Raw data:
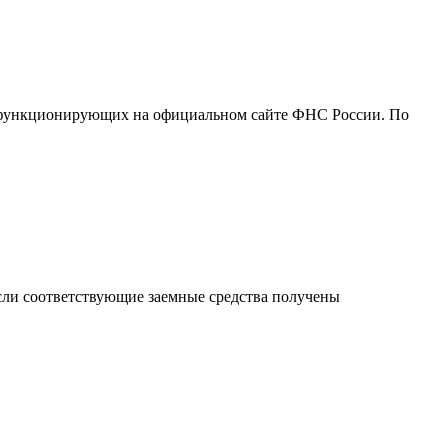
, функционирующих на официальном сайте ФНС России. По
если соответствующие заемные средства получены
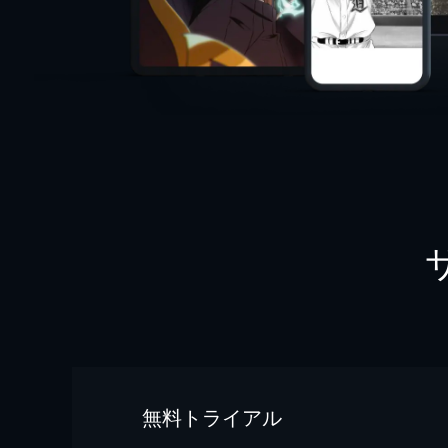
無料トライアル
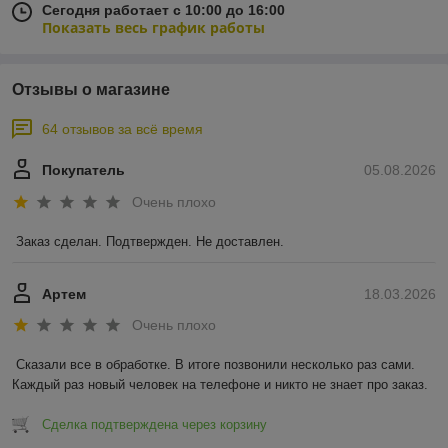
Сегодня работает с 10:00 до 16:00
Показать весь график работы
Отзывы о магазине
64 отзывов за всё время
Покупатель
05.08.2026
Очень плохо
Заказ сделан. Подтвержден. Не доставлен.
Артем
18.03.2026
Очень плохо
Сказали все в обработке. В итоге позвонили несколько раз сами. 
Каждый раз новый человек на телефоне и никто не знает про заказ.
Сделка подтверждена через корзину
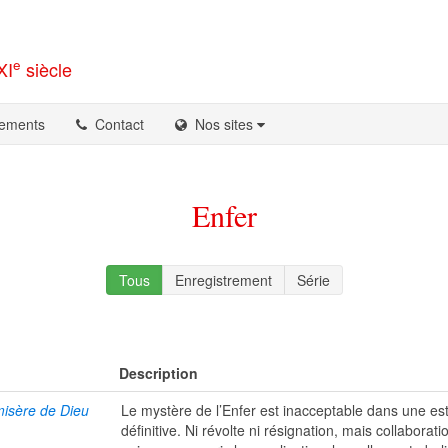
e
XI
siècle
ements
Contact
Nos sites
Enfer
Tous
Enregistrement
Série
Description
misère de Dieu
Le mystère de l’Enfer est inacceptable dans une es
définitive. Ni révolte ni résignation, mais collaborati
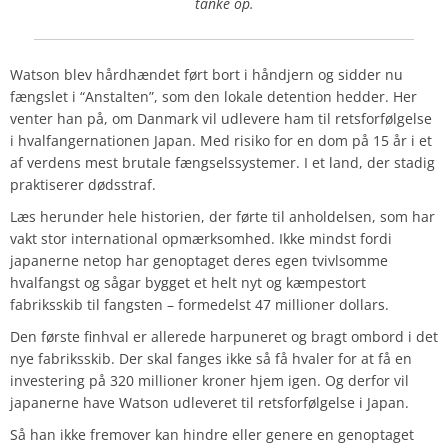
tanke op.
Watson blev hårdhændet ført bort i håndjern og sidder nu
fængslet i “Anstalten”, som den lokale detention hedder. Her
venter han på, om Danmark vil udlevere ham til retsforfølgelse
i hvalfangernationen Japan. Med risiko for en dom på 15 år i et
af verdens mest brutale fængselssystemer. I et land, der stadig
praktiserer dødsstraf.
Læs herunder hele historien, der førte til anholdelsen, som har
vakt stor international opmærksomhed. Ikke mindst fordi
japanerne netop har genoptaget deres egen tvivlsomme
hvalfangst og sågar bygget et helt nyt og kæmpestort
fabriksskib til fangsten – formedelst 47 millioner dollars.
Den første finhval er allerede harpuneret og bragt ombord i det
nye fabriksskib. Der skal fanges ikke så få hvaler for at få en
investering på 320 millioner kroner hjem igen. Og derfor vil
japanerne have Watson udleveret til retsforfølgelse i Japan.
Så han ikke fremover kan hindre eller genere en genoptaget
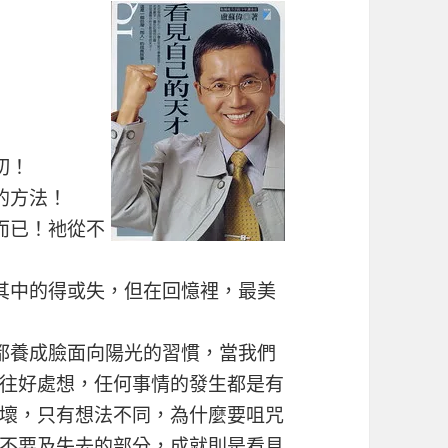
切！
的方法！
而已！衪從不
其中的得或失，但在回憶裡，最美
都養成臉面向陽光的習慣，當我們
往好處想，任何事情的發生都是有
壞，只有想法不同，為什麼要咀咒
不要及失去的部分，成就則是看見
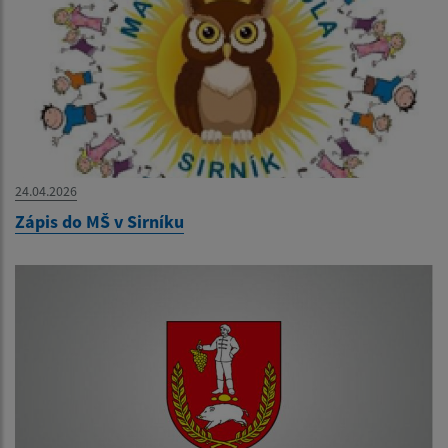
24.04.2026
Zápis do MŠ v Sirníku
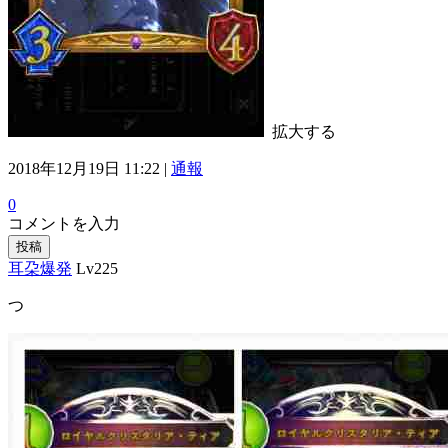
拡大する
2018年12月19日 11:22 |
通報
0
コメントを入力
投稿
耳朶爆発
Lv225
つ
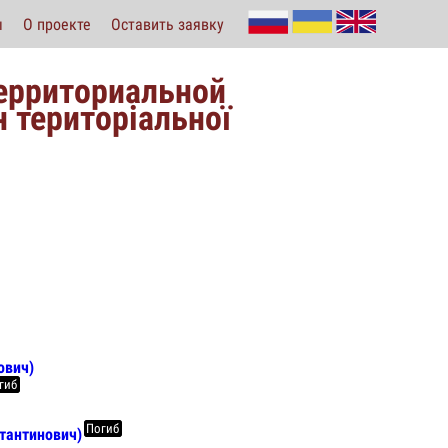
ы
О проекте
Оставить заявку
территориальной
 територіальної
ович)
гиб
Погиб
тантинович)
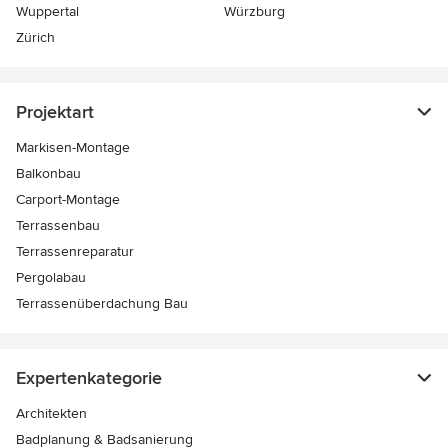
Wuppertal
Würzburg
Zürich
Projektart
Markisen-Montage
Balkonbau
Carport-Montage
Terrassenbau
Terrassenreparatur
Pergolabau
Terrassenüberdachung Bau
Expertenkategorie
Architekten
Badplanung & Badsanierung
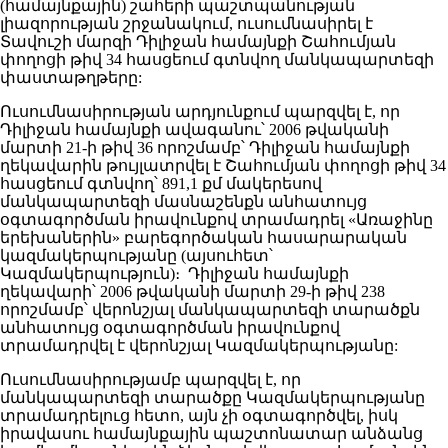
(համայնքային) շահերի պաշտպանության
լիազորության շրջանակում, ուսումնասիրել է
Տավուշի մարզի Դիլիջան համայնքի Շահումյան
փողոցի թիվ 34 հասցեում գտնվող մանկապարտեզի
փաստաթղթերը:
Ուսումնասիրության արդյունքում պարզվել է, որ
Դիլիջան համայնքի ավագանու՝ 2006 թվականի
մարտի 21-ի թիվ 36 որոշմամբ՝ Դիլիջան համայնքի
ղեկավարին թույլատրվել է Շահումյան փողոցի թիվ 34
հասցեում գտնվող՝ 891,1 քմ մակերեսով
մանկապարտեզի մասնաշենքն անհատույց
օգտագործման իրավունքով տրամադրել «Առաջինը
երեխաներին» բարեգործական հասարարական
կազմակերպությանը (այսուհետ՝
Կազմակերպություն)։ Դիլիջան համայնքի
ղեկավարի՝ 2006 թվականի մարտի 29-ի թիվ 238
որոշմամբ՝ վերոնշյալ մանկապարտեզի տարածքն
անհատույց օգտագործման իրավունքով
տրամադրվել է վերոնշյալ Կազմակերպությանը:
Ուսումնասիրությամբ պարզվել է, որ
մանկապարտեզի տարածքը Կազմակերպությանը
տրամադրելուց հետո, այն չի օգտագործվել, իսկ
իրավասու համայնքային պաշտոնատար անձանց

Your instructions:
Quote the text read from every row above, line for line and without changes, and leave the pictures out.

Task result:
, функционирующих на официальном сайте ФНС России. По
если соответствующие заемные средства получены
無料トライアル
Сегодня работает с 10:00 до 16:00
Показать весь график работы
Отзывы о магазине
64 отзывов за всё время
Покупатель
05.08.2026
Очень плохо
Заказ сделан. Подтвержден. Не доставлен.
Артем
18.03.2026
Очень плохо
Сказали все в обработке. В итоге позвонили несколько раз сами. 
Каждый раз новый человек на телефоне и никто не знает про заказ.
Сделка подтверждена через корзину
e
XI
siècle
ements
Contact
Nos sites
Enfer
Tous
Enregistrement
Série
Description
misère de Dieu
Le mystère de l’Enfer est inacceptable dans une es
définitive. Ni révolte ni résignation, mais collaborati
tanke op.
Watson blev hårdhændet ført bort i håndjern og sidder nu
fængslet i “Anstalten”, som den lokale detention hedder. Her
venter han på, om Danmark vil udlevere ham til retsforfølgelse
i hvalfangernationen Japan. Med risiko for en dom på 15 år i et
af verdens mest brutale fængselssystemer. I et land, der stadig
praktiserer dødsstraf.
Læs herunder hele historien, der førte til anholdelsen, som har
vakt stor international opmærksomhed. Ikke mindst fordi
japanerne netop har genoptaget deres egen tvivlsomme
hvalfangst og sågar bygget et helt nyt og kæmpestort
fabriksskib til fangsten – formedelst 47 millioner dollars.
Den første finhval er allerede harpuneret og bragt ombord i det
nye fabriksskib. Der skal fanges ikke så få hvaler for at få en
investering på 320 millioner kroner hjem igen. Og derfor vil
japanerne have Watson udleveret til retsforfølgelse i Japan.
Så han ikke fremover kan hindre eller genere en genoptaget
切！
的方法！
而已！衪從不
其中的得或失，但在回憶裡，最美
都養成臉面向陽光的習慣，當我們
往好處想，任何事情的發生都是有
壞，只有想法不同，為什麼要咀咒
不要及失去的部分，成就則是看見
24.04.2026
Zápis do MŠ v Sirníku
拡大する
2018年12月19日 11:22 |
通報
0
コメントを入力
投稿
耳朶爆発
Lv225
つ
ы
О проекте
Оставить заявку
территориальной
 територіальної
ович)
гиб
Погиб
тантинович)
Wuppertal
Würzburg
Zürich
Projektart
Markisen-Montage
Balkonbau
Carport-Montage
Terrassenbau
Terrassenreparatur
Pergolabau
Terrassenüberdachung Bau
Expertenkategorie
Architekten
Badplanung & Badsanierung
(համայնքային) շահերի պաշտպանության
լիազորության շրջանակում, ուսումնասիրել է
Տավուշի մարզի Դիլիջան համայնքի Շահումյան
փողոցի թիվ 34 հասցեում գտնվող մանկապարտեզի
փաստաթղթերը:
Ուսումնասիրության արդյունքում պարզվել է, որ
Դիլիջան համայնքի ավագանու՝ 2006 թվականի
մարտի 21-ի թիվ 36 որոշմամբ՝ Դիլիջան համայնքի
ղեկավարին թույլատրվել է Շահումյան փողոցի թիվ 34
հասցեում գտնվող՝ 891,1 քմ մակերեսով
մանկապարտեզի մասնաշենքն անհատույց
օգտագործման իրավունքով տրամադրել «Առաջինը
երեխաներին» բարեգործական հասարարական
կազմակերպությանը (այսուհետ՝
Կազմակերպություն)։ Դիլիջան համայնքի
ղեկավարի՝ 2006 թվականի մարտի 29-ի թիվ 238
որոշմամբ՝ վերոնշյալ մանկապարտեզի տարածքն
անհատույց օգտագործման իրավունքով
տրամադրվել է վերոնշյալ Կազմակերպությանը:
Ուսումնասիրությամբ պարզվել է, որ
մանկապարտեզի տարածքը Կազմակերպությանը
տրամադրելուց հետո, այն չի օգտագործվել, իսկ
իրավասու համայնքային պաշտոնատար անձանց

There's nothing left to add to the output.